The performance that made them and their camp famous was
the fact that, although lacking gas chambers or any other
special facilities for mass extermination, the death rate
recorded there surpassed the one registered at
Mauthausen, the "mother-camp" to which it
belonged and which had acquired the repute of a "mill for
grinding lives".
In addition to the assassination
methods known and implemented in all concentration camps,
there, due to Unterscharführer SS,
Heintz Jentsch's "inventiveness", they employed a further
method, the "lethal bathe" that was not known or
implemented in any other camp.
Years on end after my liberation
I tried to find out by what methods had such a record
rate of assassination been possible. My "curiosity" was
not gratuitous, as my father had been killed there. The
research I made lead to no results because the survivors
of the "little inferno" of Gusen II had
been extremely few; I only succeeded in meeting one of
them, while the former butchers wold not talk.
Before being hanged, Rudolf
Höss, former commander of the
Birkenau-Auschwitz, gave a detailed
description of the way the "death factory", to which his
name was linked, worked. Before dying, Franz Ziereis,
former commander of the Mauthausen camp,
confessed the crimes perpetrated there.
Hauptsturmführer SS Fritz
Seidler, the last commander of Gusen,
preferred to commit suicide. Out of the 2.000
SS who had butchered the detainees of
Gusen, only a few &emdash; one can count them on the
fingers of both hands &emdash; were caught and put to
trial. They either kept silent or denied everything.
Vetter, the Lagerarzt, the camp doctor,
would not admit anything. The
Häftlings he had used as "guinea pigs"
and who had their lungs injected with phlegm pus cold not
bear testimony as Vetter used to liquidate all "guinea
pigs" without exception once the experiment was over.
Neither would those killed by poisoning injection
incriminate him, while the echo of imprecations uttered
by the dying forced by Vetter to run through snow until
they collapsed had since long faded away.
Father needed Vetter's
assistance just once.

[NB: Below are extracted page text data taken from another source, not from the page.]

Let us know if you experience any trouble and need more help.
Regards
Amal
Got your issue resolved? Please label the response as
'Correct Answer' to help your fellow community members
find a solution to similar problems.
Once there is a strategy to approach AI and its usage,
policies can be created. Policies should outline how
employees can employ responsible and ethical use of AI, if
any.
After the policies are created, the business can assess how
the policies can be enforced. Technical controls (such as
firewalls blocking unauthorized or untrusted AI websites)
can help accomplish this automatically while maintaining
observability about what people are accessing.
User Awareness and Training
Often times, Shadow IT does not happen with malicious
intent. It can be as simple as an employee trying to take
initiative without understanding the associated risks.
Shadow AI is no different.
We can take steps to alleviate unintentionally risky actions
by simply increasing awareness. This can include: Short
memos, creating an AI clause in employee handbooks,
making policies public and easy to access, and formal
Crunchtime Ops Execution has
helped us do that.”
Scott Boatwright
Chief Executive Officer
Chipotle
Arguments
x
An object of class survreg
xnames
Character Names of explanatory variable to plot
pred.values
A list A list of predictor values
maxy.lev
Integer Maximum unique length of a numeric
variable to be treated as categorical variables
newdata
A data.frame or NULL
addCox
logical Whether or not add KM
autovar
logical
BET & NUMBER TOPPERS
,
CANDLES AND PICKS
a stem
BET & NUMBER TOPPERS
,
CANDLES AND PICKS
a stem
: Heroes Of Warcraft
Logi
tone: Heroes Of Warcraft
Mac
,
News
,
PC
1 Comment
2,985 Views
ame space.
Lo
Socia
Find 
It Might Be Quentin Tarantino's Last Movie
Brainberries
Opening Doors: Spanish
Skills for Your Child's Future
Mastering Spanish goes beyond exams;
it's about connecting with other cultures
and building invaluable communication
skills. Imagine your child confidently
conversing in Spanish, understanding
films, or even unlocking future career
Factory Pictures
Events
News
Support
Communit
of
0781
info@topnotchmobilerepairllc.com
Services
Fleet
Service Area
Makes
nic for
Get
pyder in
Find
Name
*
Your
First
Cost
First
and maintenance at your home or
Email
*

Instead of being sent to the
Revier, he was moved to another camp
provided with gas chambers.
That is about all I have been
able to find out about father1. Instead, while
making research on the history of Gusen II,
I learned that, after the liberation, one of its former
commanders, Max Pausch, was hanged at
Landsberg, not far from the camp where I
had survived to see the barbed-wire fences pulled down,
stepping over them from death into life again on April
27, 1945.
1 Long
time after the first edition of this book I found my
father's name in the Deceased register in Mauthausen, the
main camp of which Gusen II was a branch.